Permintaan 1:
Ganti "top-left" dengan "upper-left" di baris-baris catatan, dari awal catatan sampai baris yang memuat "27: (641, 184)" (baris itu ikut). Tulis lagi baris-baris itu saja tanpa mengubah bagian lain, dan jangan sertakan gambarnya.

Kutipan pilihan:
════════
Raja Ali Haji menulis Bustanu'l-Katibin, Samratu'l-Muhimmati, Syair Awai, Silsilah Melayu dan Bugis, Tuhfat Al-nafis, Syair Kitab (Hokum Al-nikah), Syair Siti Sianah (Jawharat), Syair Sinar Gemala Mestika Alam, hingga mahakarya yang sangat terkenal hingga saat ini Gurindam Dua Belas.

Gurindam Dua Belas merupakan pelopor arus aliran sastra Melayu. Karya sastra ini terdiri dari 12 pasal yang dikategorikan sebagai puisi didaktik yang berisi petuah dan petunjuk hidup mulia. Gurindam merupakan pusi lama yang terdiri dari dua bait. Pada setiap bait, terdiri dari dua baris kalimat dengan rima yang sama dan menjadi satu kesatuan yang utuh.
════════
Data yang diberikan:
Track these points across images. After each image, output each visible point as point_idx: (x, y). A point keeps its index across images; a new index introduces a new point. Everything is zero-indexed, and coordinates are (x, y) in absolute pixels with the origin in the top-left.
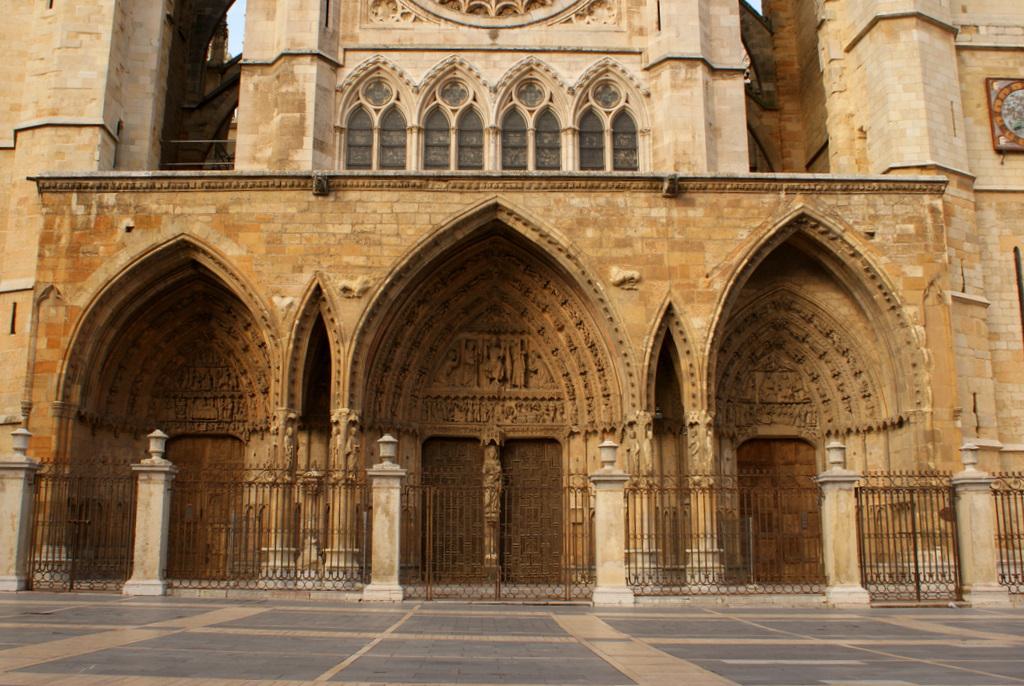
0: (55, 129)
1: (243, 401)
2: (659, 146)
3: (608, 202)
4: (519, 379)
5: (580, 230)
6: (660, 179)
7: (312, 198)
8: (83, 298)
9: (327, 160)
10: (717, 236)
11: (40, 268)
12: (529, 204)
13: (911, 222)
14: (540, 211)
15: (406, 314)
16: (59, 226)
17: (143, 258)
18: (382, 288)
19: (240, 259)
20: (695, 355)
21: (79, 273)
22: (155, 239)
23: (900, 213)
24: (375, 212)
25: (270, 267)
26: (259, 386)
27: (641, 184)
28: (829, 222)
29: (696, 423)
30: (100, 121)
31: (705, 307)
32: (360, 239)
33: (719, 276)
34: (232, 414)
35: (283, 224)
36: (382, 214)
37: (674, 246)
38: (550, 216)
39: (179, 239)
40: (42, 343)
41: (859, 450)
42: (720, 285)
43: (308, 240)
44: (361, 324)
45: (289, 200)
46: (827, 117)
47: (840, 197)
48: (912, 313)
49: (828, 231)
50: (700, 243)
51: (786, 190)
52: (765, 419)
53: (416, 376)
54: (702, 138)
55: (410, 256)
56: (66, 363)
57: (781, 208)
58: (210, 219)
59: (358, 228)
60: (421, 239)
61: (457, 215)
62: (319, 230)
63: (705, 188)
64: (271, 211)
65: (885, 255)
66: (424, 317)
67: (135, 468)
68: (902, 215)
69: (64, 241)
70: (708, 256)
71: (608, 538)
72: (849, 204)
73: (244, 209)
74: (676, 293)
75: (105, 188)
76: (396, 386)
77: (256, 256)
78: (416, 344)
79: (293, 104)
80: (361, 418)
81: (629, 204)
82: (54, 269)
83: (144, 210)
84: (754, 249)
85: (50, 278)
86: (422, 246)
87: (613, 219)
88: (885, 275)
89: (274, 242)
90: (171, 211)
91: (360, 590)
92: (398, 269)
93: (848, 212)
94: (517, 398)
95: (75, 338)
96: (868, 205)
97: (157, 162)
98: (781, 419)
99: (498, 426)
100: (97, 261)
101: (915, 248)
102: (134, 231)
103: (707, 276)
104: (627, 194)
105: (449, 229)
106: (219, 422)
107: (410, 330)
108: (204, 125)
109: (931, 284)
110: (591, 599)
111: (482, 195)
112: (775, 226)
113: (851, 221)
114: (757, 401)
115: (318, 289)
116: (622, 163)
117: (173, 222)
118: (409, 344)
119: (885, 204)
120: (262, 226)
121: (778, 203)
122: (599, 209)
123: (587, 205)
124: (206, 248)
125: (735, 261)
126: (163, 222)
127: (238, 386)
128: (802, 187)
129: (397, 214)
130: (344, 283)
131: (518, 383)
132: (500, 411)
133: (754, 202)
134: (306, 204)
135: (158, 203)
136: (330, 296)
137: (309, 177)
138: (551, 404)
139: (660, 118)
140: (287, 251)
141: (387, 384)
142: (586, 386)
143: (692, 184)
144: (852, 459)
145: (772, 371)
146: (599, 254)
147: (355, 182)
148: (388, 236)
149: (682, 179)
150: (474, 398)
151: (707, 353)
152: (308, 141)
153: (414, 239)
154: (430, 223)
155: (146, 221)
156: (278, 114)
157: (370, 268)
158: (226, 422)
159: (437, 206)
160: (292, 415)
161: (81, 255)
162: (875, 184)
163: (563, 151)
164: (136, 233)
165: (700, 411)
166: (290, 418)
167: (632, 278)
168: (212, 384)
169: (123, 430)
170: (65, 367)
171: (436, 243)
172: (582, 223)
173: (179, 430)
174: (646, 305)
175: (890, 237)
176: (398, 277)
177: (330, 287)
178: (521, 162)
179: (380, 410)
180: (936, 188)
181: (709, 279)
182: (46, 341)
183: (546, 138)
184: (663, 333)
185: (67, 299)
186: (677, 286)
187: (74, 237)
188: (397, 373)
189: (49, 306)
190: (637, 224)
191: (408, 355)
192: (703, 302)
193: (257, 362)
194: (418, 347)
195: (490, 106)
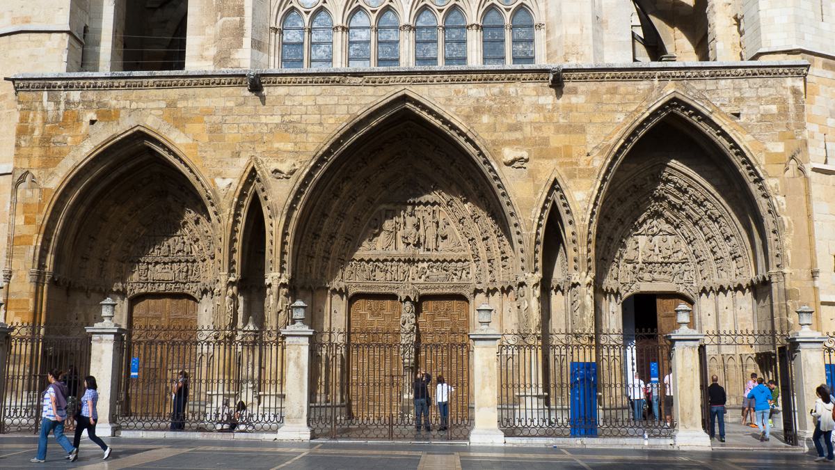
0: (28, 34)
1: (196, 264)
2: (551, 38)
3: (501, 92)
4: (432, 245)
5: (476, 116)
6: (546, 71)
7: (248, 93)
8: (55, 182)
9: (263, 57)
10: (597, 119)
11: (17, 156)
12: (433, 95)
13: (774, 103)
14: (443, 101)
15: (332, 189)
16: (33, 120)
17: (105, 147)
18: (307, 170)
19: (187, 146)
20: (577, 224)
21: (50, 161)
22: (114, 130)
23: (763, 95)
24: (301, 104)
25: (214, 153)
26: (209, 252)
27: (530, 75)
28: (697, 105)
29: (578, 284)
30: (69, 29)
31: (585, 182)
32: (288, 127)
33: (598, 155)
34: (187, 276)
35: (223, 116)
36: (307, 106)
37: (559, 129)
38: (450, 105)
39: (135, 130)
40: (20, 220)
41: (731, 307)
42: (599, 163)
43: (245, 129)
44: (290, 201)
45: (228, 95)
46: (707, 6)
47: (708, 82)
48: (773, 186)
49: (697, 112)
50: (582, 125)
51: (659, 77)
52: (647, 276)
53: (342, 242)
54: (589, 31)
55: (331, 142)
56: (41, 236)
57: (654, 94)
58: (160, 112)
59: (286, 118)
60: (340, 127)
61: (371, 105)
62: (254, 121)
63: (586, 78)
64: (213, 105)
65: (748, 133)
66: (349, 191)
67: (89, 330)
68: (765, 97)
69: (37, 133)
70: (589, 137)
71: (483, 388)
72: (717, 88)
73: (190, 104)
74: (561, 171)
75: (71, 87)
76: (324, 251)
77: (200, 144)
78: (342, 215)
79: (234, 9)
80: (291, 280)
81: (520, 93)
82: (29, 157)
83: (105, 105)
84: (631, 129)
85: (25, 165)
86: (342, 132)
87: (504, 107)
88: (749, 151)
89: (215, 131)
90: (128, 106)
91: (275, 431)
92: (321, 153)
93: (715, 96)
94: (430, 260)
95: (48, 216)
96: (734, 88)
97: (120, 62)
98: (662, 276)
99: (412, 284)
100: (66, 149)
101: (778, 126)
102: (96, 123)
103: (588, 155)
104: (518, 84)
105: (364, 118)
106: (177, 282)
107: (336, 202)
108: (165, 22)
109: (792, 158)
110: (468, 439)
111: (392, 88)
112: (648, 109)
113: (718, 104)
114: (640, 260)
115: (253, 170)
116: (520, 53)
117: (130, 116)
118: (335, 214)
119: (749, 87)
120: (206, 118)
121: (652, 89)
122: (494, 98)
123: (483, 95)
124: (158, 137)
125: (612, 142)
126: (121, 115)
127: (191, 253)
128: (674, 74)
129: (320, 106)
130: (275, 166)
131: (430, 247)
132: (415, 272)
133: (630, 89)
134: (242, 99)
135: (115, 99)
136: (263, 176)
137: (244, 76)
138: (460, 264)
139: (553, 14)
140: (226, 139)
141: (317, 251)
142: (488, 249)
143: (575, 75)
144: (724, 313)
145: (653, 235)
146: (494, 138)
147: (284, 79)
148: (312, 124)
149: (565, 70)
150: (392, 260)
151: (587, 222)
152: (247, 41)
153: (335, 127)
154: (348, 113)
155: (107, 115)
156: (221, 17)
157: (296, 152)
158: (182, 283)
159: (354, 98)
160: (232, 279)
161: (52, 145)
162: (739, 70)
163: (469, 43)
164: (99, 125)
165: (581, 273)
166: (231, 281)
167: (522, 158)
168: (170, 250)
169: (93, 290)
170: (40, 240)
171: (354, 129)
172: (478, 110)
173: (143, 291)
174: (534, 181)
175: (754, 117)
176: (321, 160)
177: (264, 169)
178: (432, 54)
179: (311, 271)
180: (800, 71)
181: (589, 158)
182: (23, 218)
183: (454, 33)
184: (549, 205)
185: (41, 182)
186: (561, 164)
187: (46, 129)
188: (325, 240)
189: (25, 188)
190: (526, 110)
191: (335, 224)
192: (584, 177)
193: (207, 232)
194: (343, 217)
195: (404, 6)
════════
Permintaan 2:
Teruskan tulisan tentang Raja Ali Haji dan Gurindam Dua Belas, mulai setelah kalimat terakhirnya.

Jawaban akhir 1:
Track these points across images. After each image, output each visible point as point_idx: (x, y). A point keeps its index across images; a new index introduces a new point. Everything is zero-indexed, and coordinates are (x, y) in absolute pixels with the origin in the upper-left.
0: (55, 129)
1: (243, 401)
2: (659, 146)
3: (608, 202)
4: (519, 379)
5: (580, 230)
6: (660, 179)
7: (312, 198)
8: (83, 298)
9: (327, 160)
10: (717, 236)
11: (40, 268)
12: (529, 204)
13: (911, 222)
14: (540, 211)
15: (406, 314)
16: (59, 226)
17: (143, 258)
18: (382, 288)
19: (240, 259)
20: (695, 355)
21: (79, 273)
22: (155, 239)
23: (900, 213)
24: (375, 212)
25: (270, 267)
26: (259, 386)
27: (641, 184)

Jawaban akhir 2:
Ini salah satu pasal Gurindam Dua Belas yang sarat nasihat:

Apabila banyak berkata-kata,

Di situlah jalan masuk dusta.

 

Apabila banyak berlebih-lebihan suka,

Itulah landa hampirkan duka.

 

Apabila kita kurang siasat,

Itulah tanda pekerjaan hendak sesat.

 

Apabila anak tidak dilatih,

Jika besar bapaknya letih.

 

Apabila banyak mencela orang,

Itulah tanda dirinya kurang

Apabila orang yang banyak tidur,

Sia-sia sahajalah umur....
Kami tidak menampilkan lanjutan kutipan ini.